Mieserable Haftbedingungen in Vietnam

Durch einen Brief, den der 28jähriger Kanadier Randy Sachs Anfang des Jahres aus dem Thu Duc Gefängnis in der Province Binh Thuan (östlich von Ho Chi Minh Stadt) schmuggeln ließ, erfuhr die Öffentlichkeit von den teilweise völlig unzureichenden Haftbedingungen in Vietnam. Unterernährung und Krankheiten seien im Gefängnis weit verbreitet, heißt es in dem Brief. Sachs selbst wurde 2003 völlig gesund wegen eines Drogendelikts inhaftiert. Jetzt, nachdem gerade zwei Jahre seiner 16-Jahre-Haftstrafe verbüßt sind, leidet er unter Nierenerkrankung und verrottenden Zähnen. Er ist so schlecht ernährt, dass seine Mutter bezweifelt, er könne die Haftstrafe überleben.

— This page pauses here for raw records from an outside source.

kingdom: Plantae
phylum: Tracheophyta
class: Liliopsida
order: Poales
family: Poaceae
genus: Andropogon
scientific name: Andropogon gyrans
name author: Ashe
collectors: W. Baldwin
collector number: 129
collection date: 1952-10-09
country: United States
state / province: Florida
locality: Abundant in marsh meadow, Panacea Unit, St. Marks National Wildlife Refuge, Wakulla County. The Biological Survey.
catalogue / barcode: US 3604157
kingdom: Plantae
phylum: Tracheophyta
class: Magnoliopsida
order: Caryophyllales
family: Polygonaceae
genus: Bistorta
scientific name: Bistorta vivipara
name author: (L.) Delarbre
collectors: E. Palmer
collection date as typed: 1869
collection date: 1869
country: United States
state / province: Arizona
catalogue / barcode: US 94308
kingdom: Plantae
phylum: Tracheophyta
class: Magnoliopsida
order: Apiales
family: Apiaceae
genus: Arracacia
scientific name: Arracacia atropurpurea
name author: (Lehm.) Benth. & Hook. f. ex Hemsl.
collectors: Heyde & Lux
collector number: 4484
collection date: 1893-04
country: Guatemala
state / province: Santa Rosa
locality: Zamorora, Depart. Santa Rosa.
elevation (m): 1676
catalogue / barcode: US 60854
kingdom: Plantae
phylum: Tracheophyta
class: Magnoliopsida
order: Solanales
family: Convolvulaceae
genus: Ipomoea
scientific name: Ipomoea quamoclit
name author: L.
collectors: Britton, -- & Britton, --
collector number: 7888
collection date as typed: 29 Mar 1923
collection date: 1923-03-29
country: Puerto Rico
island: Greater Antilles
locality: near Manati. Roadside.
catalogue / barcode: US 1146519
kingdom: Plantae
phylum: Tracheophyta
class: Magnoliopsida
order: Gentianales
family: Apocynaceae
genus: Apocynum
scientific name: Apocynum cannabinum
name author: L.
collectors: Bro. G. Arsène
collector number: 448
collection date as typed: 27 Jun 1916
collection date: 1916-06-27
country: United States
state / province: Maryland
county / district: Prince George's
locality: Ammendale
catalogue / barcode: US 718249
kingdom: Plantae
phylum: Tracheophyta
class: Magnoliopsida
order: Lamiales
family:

Unter anderem klagt Sachs, die Inhaftierten im Chi Hoa Detention Centre in Ho Chi Minh Stadt, in dem er zunächst einsaß, würden nur dann medizinische Versorgung erhalten, wenn deren Familienangehörigen zu Bestechungszahlungen bereit wären. Seine vier mal sieben Meter große Zelle teile er mit sieben weiteren Gefangenen und Heerscharen von Kakerlaken und Ratten. Frische Luft käme nur in die Zelle, wenn die Wärter zwei mal täglich die Reisrationen durch die Klappe reichten. Durch das fehlende frische Wasser zum Trinken und Sich-Waschen habe er bald Ausschläge und Krätze bekommen.
Samuel Dong Sung Kim, ein anderer inhaftierter Kanadier, habe über das Konsulat erreichen können, einmal pro Woche auf die Krankenstation zu kommen. Dort habe er über Brustschmerzen und Schwindelanfälle geklagt. Der Arzt habe Sams Puls gefühlt, den aber in Ordnung gefunden und den Häftling mit der Begründung, er solle aufhören zu versuchen, freie Medizin zu bekommen, in die Zelle zurückgeschickt. Eine Woche später hatte Sam einen Herzanfall, der zum Glück nicht tödlich verlief.
Nach ihrer Verurteilung wurden Randy Sachs und Samuel Dong Sung Kim ins Thu Duc Gefängnis verlegt. Dort mussten sie miterleben, wie ein Mithäftling starb, weil er keine medizinische Versorgung erhielt. Ein anderer Mithäftling, dem ebenfalls keine Medizin zukam, erlitt einen Schlaganfall und ist seitdem halbseitig gelähmt.